There has been a lot of talk over the last 12 months about the way people choose to pay for goods. Mobile payments continued to gain ground in 2014, particularly with the launch of Apple Pay, Snapchat’s Snapcash and numerous other ways to make purchases using smartphones and tablets. At the same time, the security and reliability of credit and debit cards took a minor hit, with numerous big-name retail and hospitality brands suffering highly publicized breaches that resulted in the theft of millions of credit and debit cards.
Cash is old faithful
But despite so much commotion about mobile and plastic card-based payment methods, it seems the preferred payment method of choice - for the near future, anyway - remains cold, hard cash. Many industry pundits have suggested that cash may be a dying breed, much like checks, but if new research from the Fed’s Survey of Consumer Payment Choice shows anything, it is that cash is going nowhere.
The biggest notable shift, according to the Federal Reserve Bank of Boston economist Scott Schuh’s interview with PYMNTS, is that people are forgetting about checks and are switching to debit and electronic payments. It is, in many ways, a move that people have seen coming for a long time and is actively being accelerated by the fact that fewer and fewer businesses accept payments by check. However, this same trend may also shed light onto one of the reasons cash remains so strong - not only is it easy to use, it is still (and will continue to be) widely accepted.

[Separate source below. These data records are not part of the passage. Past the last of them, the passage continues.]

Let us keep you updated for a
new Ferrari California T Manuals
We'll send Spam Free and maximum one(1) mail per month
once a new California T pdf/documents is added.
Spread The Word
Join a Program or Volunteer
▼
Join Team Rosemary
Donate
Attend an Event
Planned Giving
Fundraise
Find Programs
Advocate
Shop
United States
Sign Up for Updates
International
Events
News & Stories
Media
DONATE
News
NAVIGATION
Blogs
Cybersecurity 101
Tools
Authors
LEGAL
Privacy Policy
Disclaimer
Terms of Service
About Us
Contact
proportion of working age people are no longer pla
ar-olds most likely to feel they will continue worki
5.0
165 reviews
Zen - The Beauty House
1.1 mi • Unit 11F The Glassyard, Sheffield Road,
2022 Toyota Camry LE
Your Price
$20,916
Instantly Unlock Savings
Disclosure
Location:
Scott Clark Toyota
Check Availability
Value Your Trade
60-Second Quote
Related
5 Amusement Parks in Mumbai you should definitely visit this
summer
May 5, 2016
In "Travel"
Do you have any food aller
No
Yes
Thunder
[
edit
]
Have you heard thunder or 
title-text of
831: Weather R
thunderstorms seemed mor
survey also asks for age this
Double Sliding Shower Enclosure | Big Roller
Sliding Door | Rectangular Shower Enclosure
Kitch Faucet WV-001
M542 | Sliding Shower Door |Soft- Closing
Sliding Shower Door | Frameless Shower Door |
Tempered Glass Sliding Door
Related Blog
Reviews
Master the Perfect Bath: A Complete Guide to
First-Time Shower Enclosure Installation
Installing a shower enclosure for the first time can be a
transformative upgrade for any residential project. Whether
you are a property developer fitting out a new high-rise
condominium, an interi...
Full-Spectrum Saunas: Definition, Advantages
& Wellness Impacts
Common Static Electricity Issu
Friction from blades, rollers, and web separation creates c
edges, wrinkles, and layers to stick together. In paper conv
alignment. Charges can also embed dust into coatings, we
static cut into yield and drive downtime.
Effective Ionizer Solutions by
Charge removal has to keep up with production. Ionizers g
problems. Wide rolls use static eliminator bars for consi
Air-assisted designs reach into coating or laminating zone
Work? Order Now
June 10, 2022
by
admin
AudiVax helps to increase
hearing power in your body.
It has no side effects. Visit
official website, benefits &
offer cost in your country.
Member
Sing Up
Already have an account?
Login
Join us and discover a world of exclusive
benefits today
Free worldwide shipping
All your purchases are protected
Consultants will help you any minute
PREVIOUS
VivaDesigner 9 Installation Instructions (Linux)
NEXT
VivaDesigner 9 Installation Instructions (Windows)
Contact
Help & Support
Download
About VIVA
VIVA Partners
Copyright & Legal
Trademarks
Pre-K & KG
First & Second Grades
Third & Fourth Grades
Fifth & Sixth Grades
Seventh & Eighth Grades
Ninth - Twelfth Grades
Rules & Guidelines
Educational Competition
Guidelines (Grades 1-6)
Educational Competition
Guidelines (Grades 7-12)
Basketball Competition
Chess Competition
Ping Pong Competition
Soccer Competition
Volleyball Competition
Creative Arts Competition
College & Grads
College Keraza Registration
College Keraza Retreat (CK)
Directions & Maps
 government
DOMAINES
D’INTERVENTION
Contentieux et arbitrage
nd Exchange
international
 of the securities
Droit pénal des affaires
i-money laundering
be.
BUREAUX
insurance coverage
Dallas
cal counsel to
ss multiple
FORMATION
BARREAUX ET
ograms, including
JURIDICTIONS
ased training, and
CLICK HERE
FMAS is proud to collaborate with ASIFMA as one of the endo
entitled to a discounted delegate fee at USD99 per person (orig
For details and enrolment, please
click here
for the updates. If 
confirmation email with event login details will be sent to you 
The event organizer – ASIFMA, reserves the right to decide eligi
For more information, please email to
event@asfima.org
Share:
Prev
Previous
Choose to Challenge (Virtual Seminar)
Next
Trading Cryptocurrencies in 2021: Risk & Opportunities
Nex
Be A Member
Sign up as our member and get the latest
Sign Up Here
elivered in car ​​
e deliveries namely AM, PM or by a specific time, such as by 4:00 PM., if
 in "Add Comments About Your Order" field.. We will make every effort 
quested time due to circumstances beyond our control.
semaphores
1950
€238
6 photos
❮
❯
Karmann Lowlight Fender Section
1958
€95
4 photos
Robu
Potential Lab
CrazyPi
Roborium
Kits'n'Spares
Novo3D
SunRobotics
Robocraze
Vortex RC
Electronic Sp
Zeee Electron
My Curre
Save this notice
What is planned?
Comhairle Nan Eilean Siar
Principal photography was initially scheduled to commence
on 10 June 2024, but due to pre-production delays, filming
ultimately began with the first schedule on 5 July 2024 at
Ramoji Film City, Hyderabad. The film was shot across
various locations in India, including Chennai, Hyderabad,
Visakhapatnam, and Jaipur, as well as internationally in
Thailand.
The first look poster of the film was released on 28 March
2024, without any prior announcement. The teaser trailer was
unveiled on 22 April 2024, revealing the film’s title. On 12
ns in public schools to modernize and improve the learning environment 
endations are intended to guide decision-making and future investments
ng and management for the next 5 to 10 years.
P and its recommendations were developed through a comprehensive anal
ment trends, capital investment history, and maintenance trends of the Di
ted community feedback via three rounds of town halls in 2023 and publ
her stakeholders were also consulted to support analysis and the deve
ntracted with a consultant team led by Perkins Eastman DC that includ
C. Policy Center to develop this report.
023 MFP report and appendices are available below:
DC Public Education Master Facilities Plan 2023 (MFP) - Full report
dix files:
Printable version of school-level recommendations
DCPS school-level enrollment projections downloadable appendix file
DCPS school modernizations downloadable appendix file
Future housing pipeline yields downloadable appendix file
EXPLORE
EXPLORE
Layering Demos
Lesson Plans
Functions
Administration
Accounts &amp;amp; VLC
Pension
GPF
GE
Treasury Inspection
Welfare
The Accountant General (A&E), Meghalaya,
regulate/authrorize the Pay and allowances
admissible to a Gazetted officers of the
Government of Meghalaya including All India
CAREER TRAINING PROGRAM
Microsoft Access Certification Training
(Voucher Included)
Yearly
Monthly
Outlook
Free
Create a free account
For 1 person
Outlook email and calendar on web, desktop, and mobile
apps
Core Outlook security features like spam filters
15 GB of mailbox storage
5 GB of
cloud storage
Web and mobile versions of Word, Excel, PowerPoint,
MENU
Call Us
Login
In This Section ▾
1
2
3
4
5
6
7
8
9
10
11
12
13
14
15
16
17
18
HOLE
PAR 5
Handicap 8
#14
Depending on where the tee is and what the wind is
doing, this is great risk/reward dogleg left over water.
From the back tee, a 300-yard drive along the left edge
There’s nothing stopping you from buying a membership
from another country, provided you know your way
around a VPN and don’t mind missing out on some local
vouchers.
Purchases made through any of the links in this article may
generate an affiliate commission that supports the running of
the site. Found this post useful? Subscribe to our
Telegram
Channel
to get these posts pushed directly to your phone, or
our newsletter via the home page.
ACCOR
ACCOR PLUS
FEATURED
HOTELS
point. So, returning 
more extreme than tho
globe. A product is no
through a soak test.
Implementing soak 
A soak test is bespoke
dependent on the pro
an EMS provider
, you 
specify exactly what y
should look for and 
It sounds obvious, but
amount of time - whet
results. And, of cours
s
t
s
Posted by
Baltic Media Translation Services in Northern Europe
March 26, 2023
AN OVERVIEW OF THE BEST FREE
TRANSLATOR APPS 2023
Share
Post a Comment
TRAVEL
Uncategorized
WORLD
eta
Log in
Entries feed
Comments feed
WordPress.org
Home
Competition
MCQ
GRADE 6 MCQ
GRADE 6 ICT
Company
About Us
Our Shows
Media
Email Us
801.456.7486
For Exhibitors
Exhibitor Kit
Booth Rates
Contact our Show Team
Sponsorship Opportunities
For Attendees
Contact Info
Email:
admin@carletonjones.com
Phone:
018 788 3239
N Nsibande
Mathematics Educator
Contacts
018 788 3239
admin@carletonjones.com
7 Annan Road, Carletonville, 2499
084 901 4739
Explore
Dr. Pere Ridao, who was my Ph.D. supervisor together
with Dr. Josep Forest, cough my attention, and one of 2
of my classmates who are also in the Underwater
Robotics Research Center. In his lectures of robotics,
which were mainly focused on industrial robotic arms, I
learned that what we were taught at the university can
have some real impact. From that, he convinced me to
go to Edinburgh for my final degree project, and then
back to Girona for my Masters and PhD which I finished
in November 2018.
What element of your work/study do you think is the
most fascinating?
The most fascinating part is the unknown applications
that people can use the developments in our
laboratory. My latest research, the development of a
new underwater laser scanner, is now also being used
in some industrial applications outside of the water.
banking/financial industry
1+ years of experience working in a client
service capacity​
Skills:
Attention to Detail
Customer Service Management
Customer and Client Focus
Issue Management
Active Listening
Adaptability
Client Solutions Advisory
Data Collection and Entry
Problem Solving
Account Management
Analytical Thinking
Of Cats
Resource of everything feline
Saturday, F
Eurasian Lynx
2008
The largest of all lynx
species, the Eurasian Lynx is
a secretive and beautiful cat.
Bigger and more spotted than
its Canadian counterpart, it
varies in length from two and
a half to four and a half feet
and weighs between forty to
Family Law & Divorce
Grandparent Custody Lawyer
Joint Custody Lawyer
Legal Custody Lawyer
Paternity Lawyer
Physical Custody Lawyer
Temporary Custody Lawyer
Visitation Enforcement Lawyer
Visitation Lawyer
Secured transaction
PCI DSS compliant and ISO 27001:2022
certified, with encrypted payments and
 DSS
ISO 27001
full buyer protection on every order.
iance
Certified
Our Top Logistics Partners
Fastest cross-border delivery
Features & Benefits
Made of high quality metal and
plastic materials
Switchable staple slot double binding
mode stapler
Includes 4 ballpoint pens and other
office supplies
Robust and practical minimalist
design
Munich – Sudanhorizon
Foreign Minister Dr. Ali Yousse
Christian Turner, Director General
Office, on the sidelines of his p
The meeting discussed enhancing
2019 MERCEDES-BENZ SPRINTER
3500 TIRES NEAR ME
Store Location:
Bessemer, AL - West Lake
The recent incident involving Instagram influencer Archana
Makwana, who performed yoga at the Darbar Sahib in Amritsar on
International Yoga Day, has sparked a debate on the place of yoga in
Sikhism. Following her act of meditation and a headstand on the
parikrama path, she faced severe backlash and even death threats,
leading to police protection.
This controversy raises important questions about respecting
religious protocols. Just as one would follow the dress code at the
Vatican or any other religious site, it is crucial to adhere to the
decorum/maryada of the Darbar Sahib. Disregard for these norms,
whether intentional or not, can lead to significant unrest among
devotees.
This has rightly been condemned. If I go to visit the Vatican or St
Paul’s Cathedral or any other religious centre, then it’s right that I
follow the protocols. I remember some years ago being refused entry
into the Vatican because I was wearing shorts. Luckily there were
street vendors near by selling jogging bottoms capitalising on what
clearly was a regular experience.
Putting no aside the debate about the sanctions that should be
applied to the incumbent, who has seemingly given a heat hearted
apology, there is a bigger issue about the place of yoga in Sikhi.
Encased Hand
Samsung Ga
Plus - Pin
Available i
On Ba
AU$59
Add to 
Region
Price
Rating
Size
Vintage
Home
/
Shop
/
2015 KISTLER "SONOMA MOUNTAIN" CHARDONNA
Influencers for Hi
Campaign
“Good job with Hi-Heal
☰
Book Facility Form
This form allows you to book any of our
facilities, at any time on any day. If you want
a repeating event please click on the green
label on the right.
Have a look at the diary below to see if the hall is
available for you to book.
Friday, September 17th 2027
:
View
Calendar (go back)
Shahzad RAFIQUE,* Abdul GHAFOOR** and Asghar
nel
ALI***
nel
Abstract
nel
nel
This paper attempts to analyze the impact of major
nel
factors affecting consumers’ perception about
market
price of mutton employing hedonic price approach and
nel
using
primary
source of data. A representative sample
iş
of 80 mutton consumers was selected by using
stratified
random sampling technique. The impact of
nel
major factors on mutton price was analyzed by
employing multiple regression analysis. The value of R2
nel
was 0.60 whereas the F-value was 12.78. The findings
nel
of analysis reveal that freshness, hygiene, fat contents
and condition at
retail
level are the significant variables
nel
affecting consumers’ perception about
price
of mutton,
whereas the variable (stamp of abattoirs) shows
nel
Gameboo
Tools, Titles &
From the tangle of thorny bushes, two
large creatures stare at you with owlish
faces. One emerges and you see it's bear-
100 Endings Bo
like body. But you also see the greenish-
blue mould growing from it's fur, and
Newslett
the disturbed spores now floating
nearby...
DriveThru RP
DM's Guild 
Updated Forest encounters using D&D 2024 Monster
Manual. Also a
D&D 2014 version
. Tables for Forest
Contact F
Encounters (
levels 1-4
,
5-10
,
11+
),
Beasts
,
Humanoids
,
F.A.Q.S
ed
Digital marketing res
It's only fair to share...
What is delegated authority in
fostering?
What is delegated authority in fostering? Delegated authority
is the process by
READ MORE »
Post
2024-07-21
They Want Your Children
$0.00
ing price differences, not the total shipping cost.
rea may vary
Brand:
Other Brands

Another key advantage of cash: People can readily see the amount of cash they have available at any given moment. While the economic recession is ancient history in the eyes of many consumers, the fact of the matter is that it subconsciously still affects many peoples’ spending habits. With credit and debit cards, people are often not aware how much they have spent and the funds or credit they have available to them. This leads to overspending, which is why cash remains so popular.
“There seems to be a substitution that’s going on that’s very clear and evident within the non-cash payments, but the cash payments themselves seem to be a unique and different option,” Schuh explained to PYMNTS. “Naturally, it’s the only physical payments form factor that’s left and for that reason alone it may hang in for some time.”
Looking at the future of payments
While cash remains the payment solution of today, will the status quo remain tomorrow and for the next five years? Schuh was quick to note that the share of credit payments has climbed in recent years after the recession, while cash usage has shrunk. That trend may continue over the next few years, but at the end of the day, cash still comes before credit.
This likely will not change so long as security issues at the point of sale continue to manifest themselves. Security is important for many customers, but consumers only truly care when breaches are reported. In a year of numerous attacks at POS systems, that means security is a significant driver for many customers.
Point of sale developers, then, will need to focus on security in the near future. Utilizing new forms of encryption and tokenization will help people feel more confident at the point of sale and may encourage more credit and debit payments.
As for new forms of payment, Schuh is not optimistic. Some of the new payment options, such as mobile alternatives, still do little to address the key reasons people use cash, such as the ability to see how much money they have left on the fly. Until these issues are resolved, cash will still remain a popular payment tool.